The story
Bienvenidos a la Carrera 34, uno de esos rincones donde el Medellín moderno y el aire de montaña se encuentran en un abrazo perfecto. Mientras caminas por esta zona, bajo la sombra generosa de los árboles que parecen formar túneles verdes sobre nosotros, te invito a detenerte un momento y respirar. Aunque hoy nos rodean edificios de arquitectura vanguardista, hoteles boutique y el pulso vibrante de la zona rosa, este lugar guarda el secreto del nacimiento de toda una ciudad.
Estamos en el sector más alto de lo que hoy conocemos como el centro de El Poblado. Si descendieras unas pocas cuadras hacia el occidente, llegarías al Parque de El Poblado, el verdadero punto de origen. Todo comenzó allí mismo, el 2 de marzo de 1616.
Imagina por un instante este valle sin el ruido de los motores, solo con el sonido de las quebradas bajando de la montaña. En esa fecha, el visitador Francisco Herrera Campuzano fundó el resguardo de San Lorenzo de Aburrá. No era una ciudad lujosa, sino un pequeño asentamiento destinado a albergar a unos ochenta indígenas, con una rústica iglesia de paja y madera.
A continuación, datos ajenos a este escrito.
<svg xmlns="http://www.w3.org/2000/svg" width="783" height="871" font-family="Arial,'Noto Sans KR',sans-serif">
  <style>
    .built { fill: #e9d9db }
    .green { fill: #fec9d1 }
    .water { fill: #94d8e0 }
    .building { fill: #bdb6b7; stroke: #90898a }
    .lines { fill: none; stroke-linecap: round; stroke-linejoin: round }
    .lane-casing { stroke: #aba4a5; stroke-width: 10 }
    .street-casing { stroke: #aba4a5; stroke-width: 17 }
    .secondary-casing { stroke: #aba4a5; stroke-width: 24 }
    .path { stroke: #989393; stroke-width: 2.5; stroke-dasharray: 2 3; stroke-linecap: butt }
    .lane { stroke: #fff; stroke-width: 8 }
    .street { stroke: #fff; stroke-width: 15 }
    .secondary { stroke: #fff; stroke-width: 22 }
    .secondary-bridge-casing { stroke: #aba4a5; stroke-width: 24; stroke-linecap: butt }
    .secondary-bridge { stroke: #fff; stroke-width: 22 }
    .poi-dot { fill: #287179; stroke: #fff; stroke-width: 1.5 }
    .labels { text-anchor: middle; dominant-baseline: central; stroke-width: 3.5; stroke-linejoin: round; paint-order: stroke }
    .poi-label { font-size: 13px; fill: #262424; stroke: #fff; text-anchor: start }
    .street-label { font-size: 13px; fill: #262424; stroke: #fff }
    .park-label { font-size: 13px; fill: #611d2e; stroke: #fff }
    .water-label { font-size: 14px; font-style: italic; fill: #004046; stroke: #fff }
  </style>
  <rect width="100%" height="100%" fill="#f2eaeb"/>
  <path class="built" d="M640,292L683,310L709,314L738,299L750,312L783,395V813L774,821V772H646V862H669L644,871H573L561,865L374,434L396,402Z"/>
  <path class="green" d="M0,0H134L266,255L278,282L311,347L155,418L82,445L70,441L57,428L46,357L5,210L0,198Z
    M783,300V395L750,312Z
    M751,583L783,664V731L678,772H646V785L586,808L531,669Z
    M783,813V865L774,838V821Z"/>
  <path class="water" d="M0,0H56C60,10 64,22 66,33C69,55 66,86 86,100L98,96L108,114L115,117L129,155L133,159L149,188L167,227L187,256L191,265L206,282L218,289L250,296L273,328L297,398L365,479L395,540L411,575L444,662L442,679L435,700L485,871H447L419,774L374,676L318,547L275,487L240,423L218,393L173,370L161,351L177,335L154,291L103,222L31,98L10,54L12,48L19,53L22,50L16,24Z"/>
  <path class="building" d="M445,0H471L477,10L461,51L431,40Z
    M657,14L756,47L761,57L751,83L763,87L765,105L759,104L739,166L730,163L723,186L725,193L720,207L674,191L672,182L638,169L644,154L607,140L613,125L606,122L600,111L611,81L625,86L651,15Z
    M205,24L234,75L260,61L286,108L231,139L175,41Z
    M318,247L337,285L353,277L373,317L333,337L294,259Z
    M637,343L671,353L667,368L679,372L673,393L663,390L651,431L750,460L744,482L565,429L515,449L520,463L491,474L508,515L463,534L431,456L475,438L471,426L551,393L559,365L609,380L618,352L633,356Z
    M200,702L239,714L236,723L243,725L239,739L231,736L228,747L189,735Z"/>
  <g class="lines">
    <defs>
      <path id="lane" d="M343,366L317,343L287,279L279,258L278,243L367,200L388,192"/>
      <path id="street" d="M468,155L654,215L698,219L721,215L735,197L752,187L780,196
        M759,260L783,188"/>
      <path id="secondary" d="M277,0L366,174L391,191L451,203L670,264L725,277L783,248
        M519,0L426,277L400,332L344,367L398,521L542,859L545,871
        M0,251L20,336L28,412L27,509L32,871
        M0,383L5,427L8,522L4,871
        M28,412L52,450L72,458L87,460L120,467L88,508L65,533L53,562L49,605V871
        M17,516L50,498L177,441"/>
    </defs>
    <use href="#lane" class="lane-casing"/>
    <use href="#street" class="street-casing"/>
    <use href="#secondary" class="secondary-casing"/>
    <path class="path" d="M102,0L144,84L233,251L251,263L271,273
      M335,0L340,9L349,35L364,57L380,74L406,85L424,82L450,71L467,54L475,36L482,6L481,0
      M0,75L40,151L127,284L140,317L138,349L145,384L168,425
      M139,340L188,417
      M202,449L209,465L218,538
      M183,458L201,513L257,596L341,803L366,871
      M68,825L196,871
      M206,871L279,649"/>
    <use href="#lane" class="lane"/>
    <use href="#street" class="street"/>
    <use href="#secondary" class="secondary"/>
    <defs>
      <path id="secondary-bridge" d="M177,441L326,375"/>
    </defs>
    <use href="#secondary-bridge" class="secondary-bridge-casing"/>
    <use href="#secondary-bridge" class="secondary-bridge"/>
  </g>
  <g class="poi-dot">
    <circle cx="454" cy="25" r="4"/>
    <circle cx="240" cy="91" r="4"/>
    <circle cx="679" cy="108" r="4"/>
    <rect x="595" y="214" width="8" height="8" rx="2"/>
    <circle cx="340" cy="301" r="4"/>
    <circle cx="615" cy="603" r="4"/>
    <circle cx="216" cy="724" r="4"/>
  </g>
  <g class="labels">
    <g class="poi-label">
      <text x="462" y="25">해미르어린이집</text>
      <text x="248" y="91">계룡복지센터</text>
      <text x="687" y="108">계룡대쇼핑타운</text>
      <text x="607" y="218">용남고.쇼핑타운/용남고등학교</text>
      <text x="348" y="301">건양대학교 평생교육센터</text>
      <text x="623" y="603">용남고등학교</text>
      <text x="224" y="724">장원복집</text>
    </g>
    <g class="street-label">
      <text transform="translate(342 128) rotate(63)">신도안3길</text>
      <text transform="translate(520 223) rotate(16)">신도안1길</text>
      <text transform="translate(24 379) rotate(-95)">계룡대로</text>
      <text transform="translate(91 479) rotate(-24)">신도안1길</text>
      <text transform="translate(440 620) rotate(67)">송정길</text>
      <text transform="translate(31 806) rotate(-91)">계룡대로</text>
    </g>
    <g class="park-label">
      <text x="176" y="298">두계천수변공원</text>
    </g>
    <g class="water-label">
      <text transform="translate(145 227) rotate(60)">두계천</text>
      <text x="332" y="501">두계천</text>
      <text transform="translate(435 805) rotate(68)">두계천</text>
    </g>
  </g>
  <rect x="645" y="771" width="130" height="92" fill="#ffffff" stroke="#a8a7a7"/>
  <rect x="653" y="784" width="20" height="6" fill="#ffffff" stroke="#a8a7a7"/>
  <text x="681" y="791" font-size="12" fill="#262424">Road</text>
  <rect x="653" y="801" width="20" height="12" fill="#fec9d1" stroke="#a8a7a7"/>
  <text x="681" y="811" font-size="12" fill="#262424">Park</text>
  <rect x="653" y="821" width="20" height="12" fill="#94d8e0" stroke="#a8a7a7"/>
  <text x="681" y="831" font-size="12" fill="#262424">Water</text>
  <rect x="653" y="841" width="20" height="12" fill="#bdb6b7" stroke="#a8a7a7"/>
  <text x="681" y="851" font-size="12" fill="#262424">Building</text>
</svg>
Es fascinante pensar que antes de que el centro de Medellín se trasladara a lo que hoy es el Parque de Berrío, este parque que tenemos tan cerca fue el "kilómetro cero". Con el paso de los siglos, aquel humilde resguardo de San Lorenzo se transformó. Las familias adineradas de Medellín empezaron a ver en estas tierras altas y frescas el lugar ideal para sus casas de campo, buscando refugio del calor del valle.
Fue así como El Poblado creció alrededor de su plaza sombreada, manteniendo siempre esa identidad de "pueblo dentro de la ciudad". Hoy, al recorrer la Carrera 34, verás que esa herencia verde no se ha perdido. El Poblado es conocido como la "Comuna 14", pero para los locales sigue siendo el "barrio de los árboles".
A medida que avanzas, nota cómo las raíces de las ceibas y los chiminangos se entrelazan con la historia de transformación urbana más impresionante de Colombia. Aquel pequeño rincón fundado en 1616 para el recogimiento indígena es ahora el motor del diseño, la gastronomía y la vida nocturna de Medellín. Disfruta el aire que baja de la montaña y la elegancia de estas calles.
Cada paso que das sobre este suelo es un paso sobre cuatro siglos de historia, desde la humilde iglesia de San José del Poblado que aún vigila el parque, hasta la modernidad cosmopolita que hoy te rodea. El Poblado no es solo un destino de lujo; es el testimonio vivo de cómo una pequeña semilla sembrada hace más de cuatrocientos años se convirtió en el bosque de concreto y vida que habitamos hoy.